Cataloguing items from synagogues at the Jewish Museum in Prague
It was once accepted that the accumulation of this vast hoard of Judaica was intended by the Nazis to become their museum to the extinct Jewish race. There is, however, no evidence that any such museum was ever planned. It is more likely that the Nazis had plans to sell them to finance the furtherance of the Third Reich.

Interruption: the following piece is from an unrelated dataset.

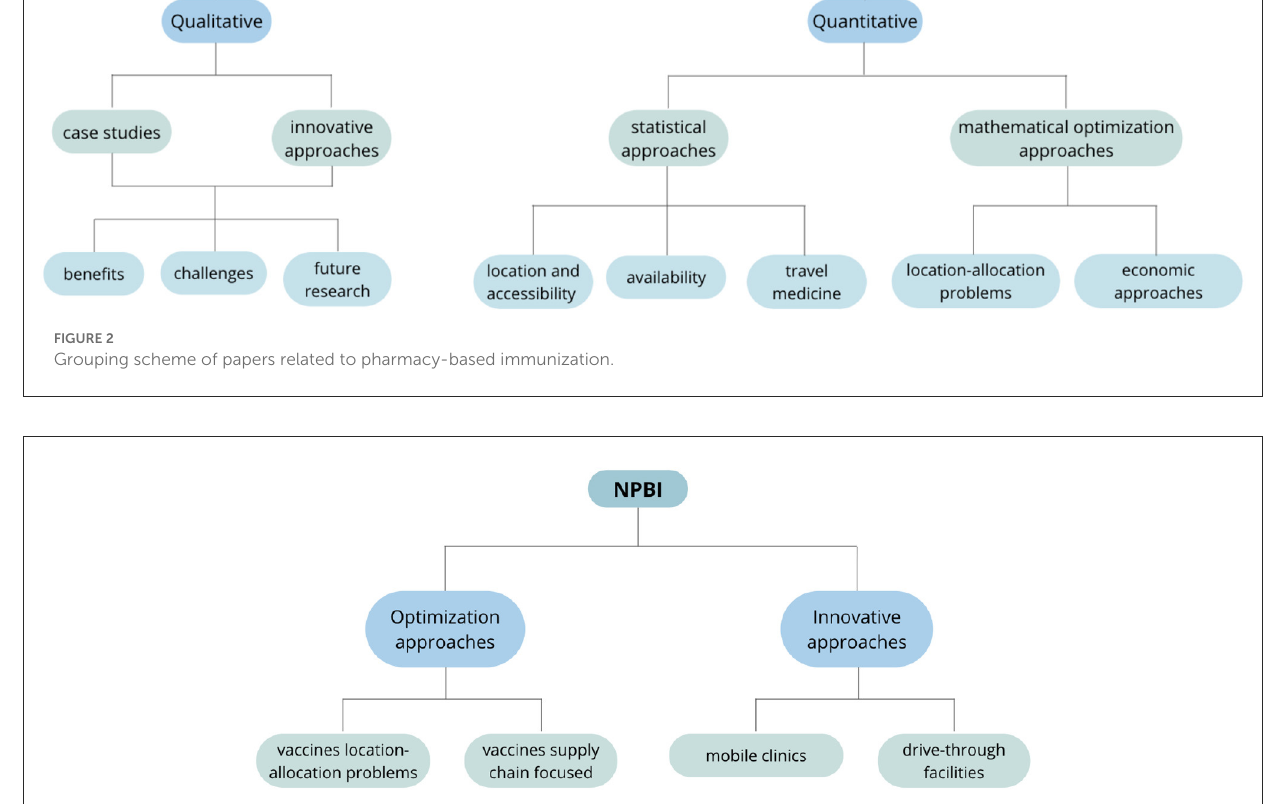
FIGURE3 Grouping scheme of non-pharmacy-based immunization related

After the defeat of Germany in 1945, a free and independent Czechoslovakia emerged, but it was a country largely without Jews, so the treasures housed in Prague remained untouched. After only three years of freedom there was a Communist coup on February 27, 1948 which, amongst other things, took over the Jewish Museum and warehouses, subsequently transferring some 1800 Torah Scrolls to a damp warehouse that had once been the sixteenth century Michle synagogue.

Michle Synagogue
In 1963 Eric Estorick, an American art dealer who was well-known for his many visits to Prague, came to the attention of the Czech government after he expressed some interest in a catalogue of Hebraica in a government-owned bookshop. He was approached by officials from Artia, the state corporation that had responsibility for trade in works of art, and was asked if he would be interested in buying some Torah Scrolls.
Unknown to him, the Israelis had been approached previously with a similar offer, but the negotiations had come to nothing. Estorick was taken to the Michle Synagogue where he was faced with wooden racks holding anything up to 2000 Scrolls. He was asked if he wanted to make an offer, and replied that he knew certain parties in London who might be interested.

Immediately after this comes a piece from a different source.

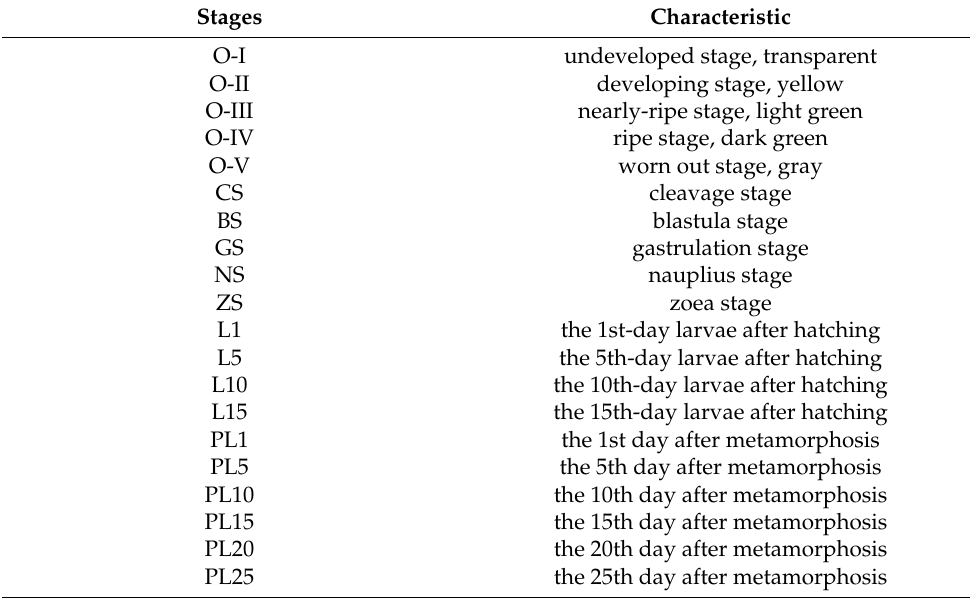
Table 1. Different developmental stages of ovary and embryo of M. nipponense . Stages Characteristic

Scrolls In The Michle Synagogue
On his return to London, he contacted a fellow American, Rabbi Harold Reinhart of the Westminster Synagogue, one of whose congregants, Ralph Yablon became the benefactor who put up the money to buy the Scrolls. First, Chimen Abramsky, who was to become Professor of Hebrew Studies at the University of London, was asked to go to Prague for twelve days in November 1963 to examine the Scrolls and to report on their authenticity and condition. On his return to London, it was decided that Estorick should go to Prague and purchase the majority of the Scrolls. After much negotiation, 1,564 Scrolls were purchased for ₤30,000. Two trucks laden with the Scrolls arrived at the Westminster Synagogue on February 7, 1964.
After months of sorting, examining, repairing and cataloguing each Scroll, the task of distributing them began, with the aim of getting the Scrolls back into the life of Jewish congregations across the world. The Memorial Scrolls Trust was established to carry out this task.

Permanent Exhibit at the Memorial Scrolls Trust in London
Our Torah was evaluated professionally in February, 2013 by Sofer on Site and was found to be in "good shape, given its age."
The scroll was written in Moravia (now Slovakia) 1863 — 1883; the script is Beit Yosef. Of the 1,564 scrolls acquired by the Memorial Scrolls Trust, 78 are "Orphan Scrolls," meaning their town of origin is not known. Our scroll is one of these. However, the absence of this information does not diminish in the slightest our deep feelings of connection and love we have for our Brothers and Sisters of that unknown congregation.
The Torah scroll has been patched and in some areas re–lettered, rendering it as "not kosher." Knowing that does not prevent us from reading from it during services. It is a symbol of our faith and our unity as a people and is a valuable unifying element to the JCHC today.